■ PROBLEM DESCRIPTION:
Put the rows below into a numbered list, skipping any blank ones.

■ MATERIAL TO PROCESS:
════════════════

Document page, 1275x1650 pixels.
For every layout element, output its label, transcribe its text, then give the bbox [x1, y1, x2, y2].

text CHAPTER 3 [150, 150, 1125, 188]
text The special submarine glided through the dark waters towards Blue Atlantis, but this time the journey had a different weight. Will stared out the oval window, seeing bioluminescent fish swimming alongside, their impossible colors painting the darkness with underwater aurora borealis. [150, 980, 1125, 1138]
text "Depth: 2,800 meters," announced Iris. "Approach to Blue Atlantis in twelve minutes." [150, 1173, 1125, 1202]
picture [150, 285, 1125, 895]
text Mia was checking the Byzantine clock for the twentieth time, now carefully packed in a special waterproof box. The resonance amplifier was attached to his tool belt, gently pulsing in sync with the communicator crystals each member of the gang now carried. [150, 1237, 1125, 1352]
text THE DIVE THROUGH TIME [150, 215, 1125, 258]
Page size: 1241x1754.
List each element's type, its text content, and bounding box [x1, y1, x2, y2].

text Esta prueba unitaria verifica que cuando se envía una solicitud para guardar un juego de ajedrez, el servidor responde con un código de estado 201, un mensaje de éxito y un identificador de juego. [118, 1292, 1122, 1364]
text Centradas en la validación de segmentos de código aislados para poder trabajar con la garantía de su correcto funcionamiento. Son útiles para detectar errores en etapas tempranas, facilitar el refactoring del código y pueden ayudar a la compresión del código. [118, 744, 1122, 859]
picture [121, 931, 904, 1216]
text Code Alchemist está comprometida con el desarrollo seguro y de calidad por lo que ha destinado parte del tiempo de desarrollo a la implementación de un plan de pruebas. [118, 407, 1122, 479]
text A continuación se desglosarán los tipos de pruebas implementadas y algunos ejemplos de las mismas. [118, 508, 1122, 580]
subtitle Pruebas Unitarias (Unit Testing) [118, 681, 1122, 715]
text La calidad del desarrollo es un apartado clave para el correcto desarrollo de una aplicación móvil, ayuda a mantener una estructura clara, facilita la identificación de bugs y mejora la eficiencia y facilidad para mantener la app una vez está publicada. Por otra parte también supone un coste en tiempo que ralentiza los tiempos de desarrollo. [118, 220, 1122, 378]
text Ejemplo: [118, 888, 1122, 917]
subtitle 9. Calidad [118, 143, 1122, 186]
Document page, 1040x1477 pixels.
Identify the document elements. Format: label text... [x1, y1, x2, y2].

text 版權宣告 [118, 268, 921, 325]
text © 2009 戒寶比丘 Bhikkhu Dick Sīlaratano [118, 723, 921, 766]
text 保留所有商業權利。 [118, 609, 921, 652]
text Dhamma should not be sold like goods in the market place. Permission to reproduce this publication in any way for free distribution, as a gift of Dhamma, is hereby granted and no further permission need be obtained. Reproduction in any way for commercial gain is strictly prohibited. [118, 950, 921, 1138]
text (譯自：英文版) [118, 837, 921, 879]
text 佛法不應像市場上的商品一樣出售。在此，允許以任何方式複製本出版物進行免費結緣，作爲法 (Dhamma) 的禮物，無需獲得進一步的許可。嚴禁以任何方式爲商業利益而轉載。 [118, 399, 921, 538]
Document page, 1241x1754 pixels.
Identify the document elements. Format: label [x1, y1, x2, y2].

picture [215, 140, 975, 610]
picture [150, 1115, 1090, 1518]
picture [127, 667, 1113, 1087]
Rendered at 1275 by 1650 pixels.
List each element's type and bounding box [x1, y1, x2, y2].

════════════════

■ FINISHED TASK:
1. Document page, 1275x1650 pixels.
2. For every layout element, output its label, transcribe its text, then give the bbox [x1, y1, x2, y2].
3. text CHAPTER 3 [150, 150, 1125, 188]
4. text The special submarine glided through the dark waters towards Blue Atlantis, but this time the journey had a different weight. Will stared out the oval window, seeing bioluminescent fish swimming alongside, their impossible colors painting the darkness with underwater aurora borealis. [150, 980, 1125, 1138]
5. text "Depth: 2,800 meters," announced Iris. "Approach to Blue Atlantis in twelve minutes." [150, 1173, 1125, 1202]
6. picture [150, 285, 1125, 895]
7. text Mia was checking the Byzantine clock for the twentieth time, now carefully packed in a special waterproof box. The resonance amplifier was attached to his tool belt, gently pulsing in sync with the communicator crystals each member of the gang now carried. [150, 1237, 1125, 1352]
8. text THE DIVE THROUGH TIME [150, 215, 1125, 258]
9. Page size: 1241x1754.
10. List each element's type, its text content, and bounding box [x1, y1, x2, y2].
11. text Esta prueba unitaria verifica que cuando se envía una solicitud para guardar un juego de ajedrez, el servidor responde con un código de estado 201, un mensaje de éxito y un identificador de juego. [118, 1292, 1122, 1364]
12. text Centradas en la validación de segmentos de código aislados para poder trabajar con la garantía de su correcto funcionamiento. Son útiles para detectar errores en etapas tempranas, facilitar el refactoring del código y pueden ayudar a la compresión del código. [118, 744, 1122, 859]
13. picture [121, 931, 904, 1216]
14. text Code Alchemist está comprometida con el desarrollo seguro y de calidad por lo que ha destinado parte del tiempo de desarrollo a la implementación de un plan de pruebas. [118, 407, 1122, 479]
15. text A continuación se desglosarán los tipos de pruebas implementadas y algunos ejemplos de las mismas. [118, 508, 1122, 580]
16. subtitle Pruebas Unitarias (Unit Testing) [118, 681, 1122, 715]
17. text La calidad del desarrollo es un apartado clave para el correcto desarrollo de una aplicación móvil, ayuda a mantener una estructura clara, facilita la identificación de bugs y mejora la eficiencia y facilidad para mantener la app una vez está publicada. Por otra parte también supone un coste en tiempo que ralentiza los tiempos de desarrollo. [118, 220, 1122, 378]
18. text Ejemplo: [118, 888, 1122, 917]
19. subtitle 9. Calidad [118, 143, 1122, 186]
20. Document page, 1040x1477 pixels.
21. Identify the document elements. Format: label text... [x1, y1, x2, y2].
22. text 版權宣告 [118, 268, 921, 325]
23. text © 2009 戒寶比丘 Bhikkhu Dick Sīlaratano [118, 723, 921, 766]
24. text 保留所有商業權利。 [118, 609, 921, 652]
25. text Dhamma should not be sold like goods in the market place. Permission to reproduce this publication in any way for free distribution, as a gift of Dhamma, is hereby granted and no further permission need be obtained. Reproduction in any way for commercial gain is strictly prohibited. [118, 950, 921, 1138]
26. text (譯自：英文版) [118, 837, 921, 879]
27. text 佛法不應像市場上的商品一樣出售。在此，允許以任何方式複製本出版物進行免費結緣，作爲法 (Dhamma) 的禮物，無需獲得進一步的許可。嚴禁以任何方式爲商業利益而轉載。 [118, 399, 921, 538]
28. Document page, 1241x1754 pixels.
29. Identify the document elements. Format: label [x1, y1, x2, y2].
30. picture [215, 140, 975, 610]
31. picture [150, 1115, 1090, 1518]
32. picture [127, 667, 1113, 1087]
33. Rendered at 1275 by 1650 pixels.
34. List each element's type and bounding box [x1, y1, x2, y2].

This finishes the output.